No caso das empresas, os investimentos em cultura sempre contribuem, de algum modo, para as suas atividades econômicas. Existem inúmeros casos bem-sucedidos de exercício da cidadania corporativa através da cultura; de como os eventos, os bens e os serviços culturais contribuíram para estimular os negócios de várias empresas brasileiras.
Além das empresas que têm na cultura a sua atividade-fim, e que formam o grupo dos agentes econômicos privados da economia da cultura, nada menos do que 1.721 empresas ligadas a outras áreas da economia investiram em atividades culturais ao longo de 2004 usando os benefícios das leis de incentivo do governo federal. Foram 1.940 projetos patrocinados, com um total de R$ 476 milhões investidos.
Há diversos caminhos, possibilidades e instrumentos para investir e diversos modos de encarar este investimento. O nosso modelo de financiamento público da cultura tem uma década de existência e está entre os mais eficientes e democráticos do planeta. Não por acaso, há vários países criando leis como a Lei de Incentivo à Cultura e a Lei do Audiovisual do Brasil.
Há empresas que recorrem à cultura como exercício de responsabilidade social. Há também as que encaram seus patrocínios como instrumentos de relacionamento ou de divulgação de produtos e serviços. Há quem veja as atividades culturais como oportunidades de negócios, de construção de marca ou de revitalização de suas identidades corporativas. Todas estão certas. A cultura é isso tudo, ao mesmo tempo.
Não por acaso, aliás, procuramos nesses mais de dois anos de gestão aprofundar o diálogo com os usuários do modelo de financiamento e aprender com a prática, entender as motivações de produtores e empresários, e por isso identificamos que há aprimoramentos a serem feitos e oportunidades novas a serem aproveitadas. Por isso, o Ministério da Cultura empreendeu um processo nacional de debate sobre este modelo.
Buscamos corrigir distorções e inovar, avançar.
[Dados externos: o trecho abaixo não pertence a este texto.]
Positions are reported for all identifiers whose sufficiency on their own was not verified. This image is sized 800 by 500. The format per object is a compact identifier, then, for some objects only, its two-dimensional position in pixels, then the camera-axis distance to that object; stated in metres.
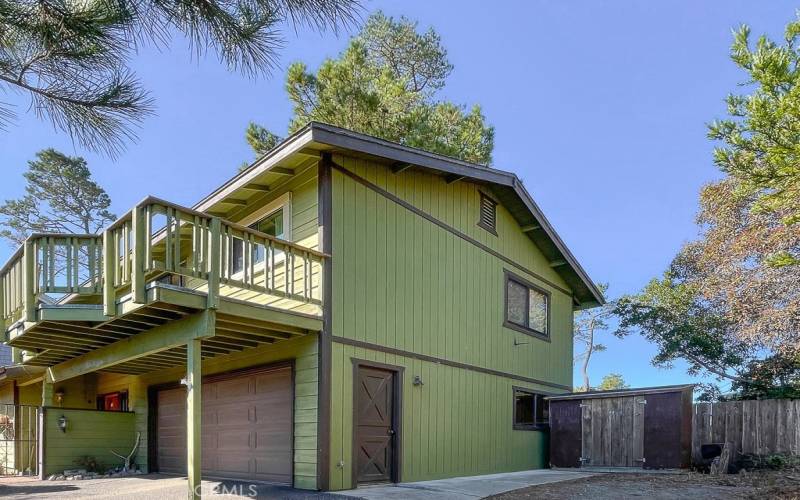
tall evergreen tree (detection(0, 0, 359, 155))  4.48
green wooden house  6.76
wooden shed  10.52
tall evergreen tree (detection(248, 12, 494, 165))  19.78
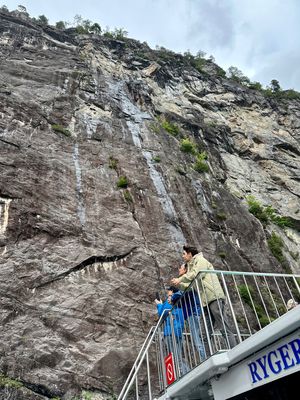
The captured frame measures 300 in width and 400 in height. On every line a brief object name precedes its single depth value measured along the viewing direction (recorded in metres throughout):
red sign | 5.69
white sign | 3.53
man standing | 4.99
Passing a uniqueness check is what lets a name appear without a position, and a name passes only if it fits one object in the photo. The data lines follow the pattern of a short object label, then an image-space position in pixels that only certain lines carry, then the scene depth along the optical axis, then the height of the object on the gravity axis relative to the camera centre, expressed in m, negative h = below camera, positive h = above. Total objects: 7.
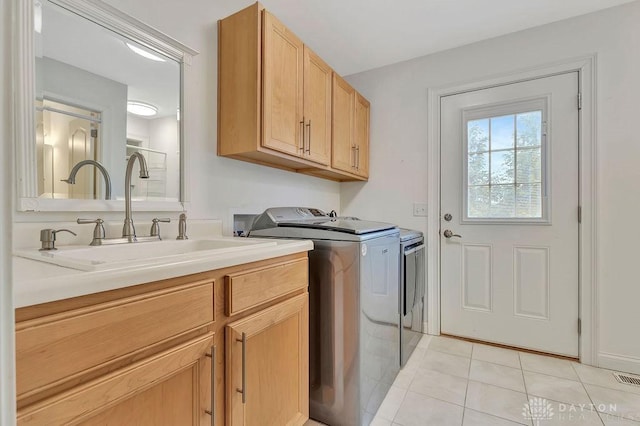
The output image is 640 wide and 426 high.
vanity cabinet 0.55 -0.34
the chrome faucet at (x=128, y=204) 1.18 +0.03
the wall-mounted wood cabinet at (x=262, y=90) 1.50 +0.66
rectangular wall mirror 1.01 +0.42
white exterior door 2.09 -0.03
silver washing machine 1.39 -0.53
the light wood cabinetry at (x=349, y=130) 2.23 +0.68
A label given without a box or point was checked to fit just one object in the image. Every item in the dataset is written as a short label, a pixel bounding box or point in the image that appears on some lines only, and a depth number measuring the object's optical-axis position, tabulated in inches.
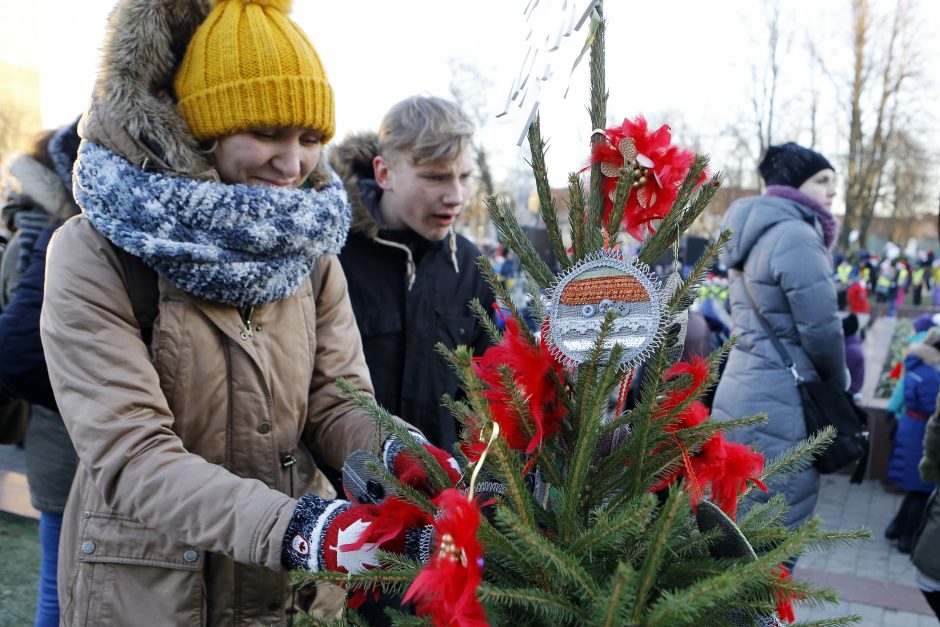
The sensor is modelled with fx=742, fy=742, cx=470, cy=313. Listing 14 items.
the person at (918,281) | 1071.0
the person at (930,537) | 134.3
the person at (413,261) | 111.7
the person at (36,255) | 108.0
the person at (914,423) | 219.1
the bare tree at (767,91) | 1167.0
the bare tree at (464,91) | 1109.7
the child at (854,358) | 223.3
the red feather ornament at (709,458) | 48.3
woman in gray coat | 142.1
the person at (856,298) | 409.0
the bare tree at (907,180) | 1247.5
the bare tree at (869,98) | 1171.9
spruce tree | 39.7
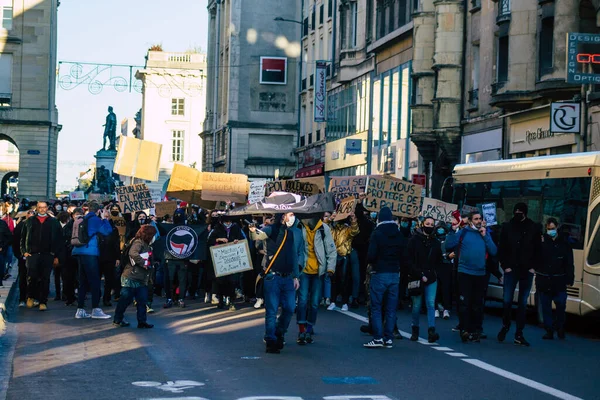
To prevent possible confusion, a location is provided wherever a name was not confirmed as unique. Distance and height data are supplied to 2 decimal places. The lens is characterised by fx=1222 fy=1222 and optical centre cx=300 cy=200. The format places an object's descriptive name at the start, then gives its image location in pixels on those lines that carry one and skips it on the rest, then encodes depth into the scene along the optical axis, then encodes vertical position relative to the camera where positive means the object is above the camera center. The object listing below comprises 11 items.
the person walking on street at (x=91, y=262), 19.64 -1.22
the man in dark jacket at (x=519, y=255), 16.70 -0.73
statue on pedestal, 87.75 +4.30
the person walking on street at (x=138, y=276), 17.78 -1.27
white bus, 18.83 +0.09
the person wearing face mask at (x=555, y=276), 17.69 -1.06
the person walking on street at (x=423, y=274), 16.50 -1.02
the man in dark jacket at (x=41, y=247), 21.03 -1.04
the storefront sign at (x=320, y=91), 58.41 +5.02
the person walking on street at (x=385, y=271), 15.51 -0.93
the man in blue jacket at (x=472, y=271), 16.45 -0.95
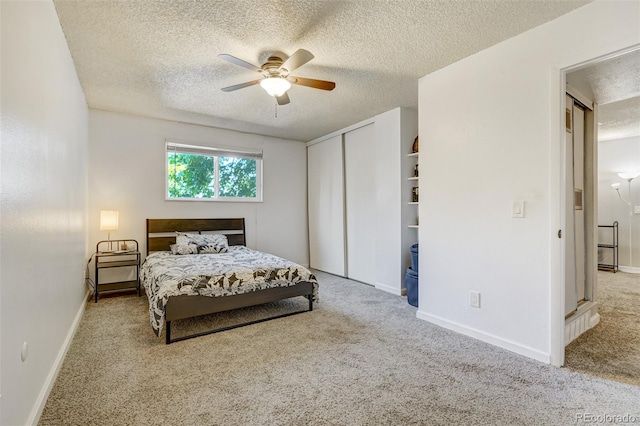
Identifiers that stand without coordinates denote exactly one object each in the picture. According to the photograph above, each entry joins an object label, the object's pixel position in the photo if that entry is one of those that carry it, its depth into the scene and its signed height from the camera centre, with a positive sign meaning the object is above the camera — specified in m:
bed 2.63 -0.68
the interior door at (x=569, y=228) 2.66 -0.17
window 4.75 +0.66
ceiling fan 2.49 +1.16
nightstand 3.84 -0.62
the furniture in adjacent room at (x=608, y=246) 5.48 -0.68
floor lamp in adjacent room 5.35 +0.07
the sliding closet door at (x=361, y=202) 4.59 +0.14
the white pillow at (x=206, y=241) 4.27 -0.40
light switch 2.35 +0.00
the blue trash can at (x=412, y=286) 3.50 -0.88
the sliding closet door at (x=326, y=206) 5.17 +0.11
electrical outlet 2.63 -0.78
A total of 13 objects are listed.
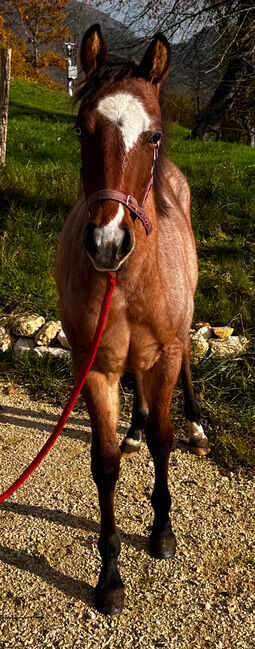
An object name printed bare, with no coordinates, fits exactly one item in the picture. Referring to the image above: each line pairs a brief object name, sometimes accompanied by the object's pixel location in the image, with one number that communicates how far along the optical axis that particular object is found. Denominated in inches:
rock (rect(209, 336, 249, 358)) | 173.3
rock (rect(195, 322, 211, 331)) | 186.2
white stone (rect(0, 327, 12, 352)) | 181.6
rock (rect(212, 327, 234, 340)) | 180.9
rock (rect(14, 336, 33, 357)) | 179.2
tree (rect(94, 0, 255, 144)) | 251.9
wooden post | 282.2
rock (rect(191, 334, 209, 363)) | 172.1
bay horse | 69.4
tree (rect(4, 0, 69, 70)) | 1466.5
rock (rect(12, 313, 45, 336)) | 181.2
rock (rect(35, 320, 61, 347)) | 180.4
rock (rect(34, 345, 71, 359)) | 176.9
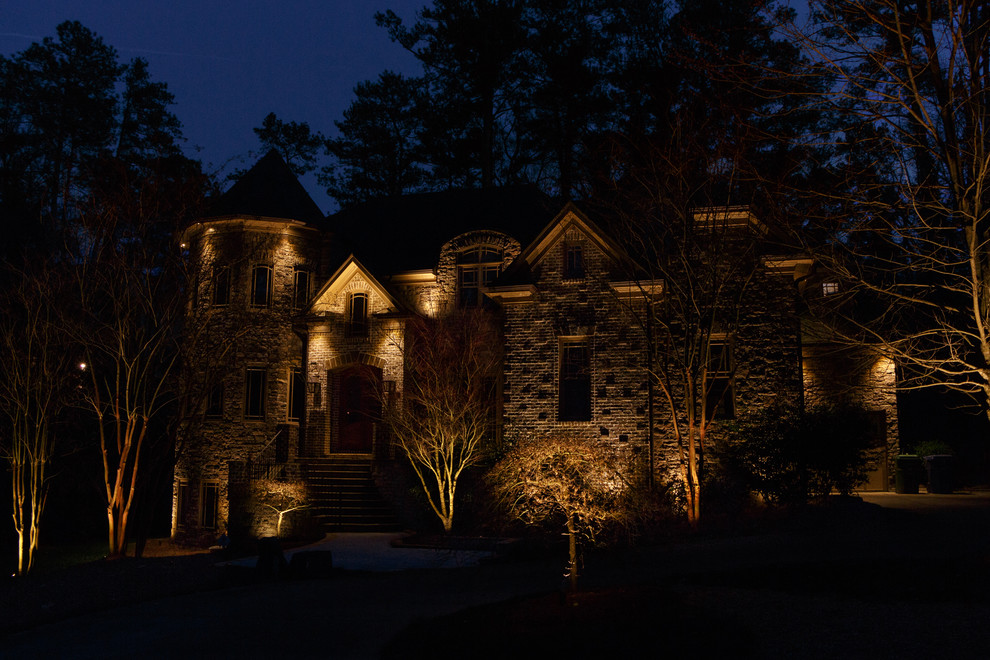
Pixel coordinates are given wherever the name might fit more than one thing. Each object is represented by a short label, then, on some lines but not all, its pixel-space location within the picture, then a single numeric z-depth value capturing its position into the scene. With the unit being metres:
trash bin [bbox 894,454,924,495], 20.55
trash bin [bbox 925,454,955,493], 20.69
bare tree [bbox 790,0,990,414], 9.39
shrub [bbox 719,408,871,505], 15.40
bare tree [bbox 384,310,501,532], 16.98
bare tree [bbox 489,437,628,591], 8.30
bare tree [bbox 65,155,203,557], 15.28
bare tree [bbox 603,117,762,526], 16.03
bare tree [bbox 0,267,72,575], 14.91
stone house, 18.09
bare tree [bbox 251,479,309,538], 17.52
Por isso, a Lei de Incentivo tem sido repensada, sempre com o objetivo de elevar os recursos, ampliar o alcance, democratizar o acesso e facilitar o uso por investidores e produtores culturais, além de elevar o grau de qualidade dos projetos apresentados.
Queremos que mais e mais empresas possam investir na cultura brasileira usando o benefício do incentivo fiscal. E, sobretudo, investir diretamente, com recursos próprios. Queremos que o governo, a iniciativa privada, os produtores culturais e os criadores sejam parceiros nesta feliz aventura de desenvolver a cultura do Brasil e da humanidade, fazendo com que seus frutos sejam acessíveis a todos.
Que as empresas brasileiras aumentem seus investimentos em cultura. Oportunidades não faltam. Nosso cinema, nossa música, nosso teatro e nossas artes visuais estão entre as melhores do planeta. Nossas instituições culturais, como os museus e os centros culturais, realizam trabalhos fundamentais de preservação e difusão. Pode-se investir em capacitação, em reflexão, em produção e em circulação de espetáculos, obras e exposições. As possibilidades estão aí. Aproveitem!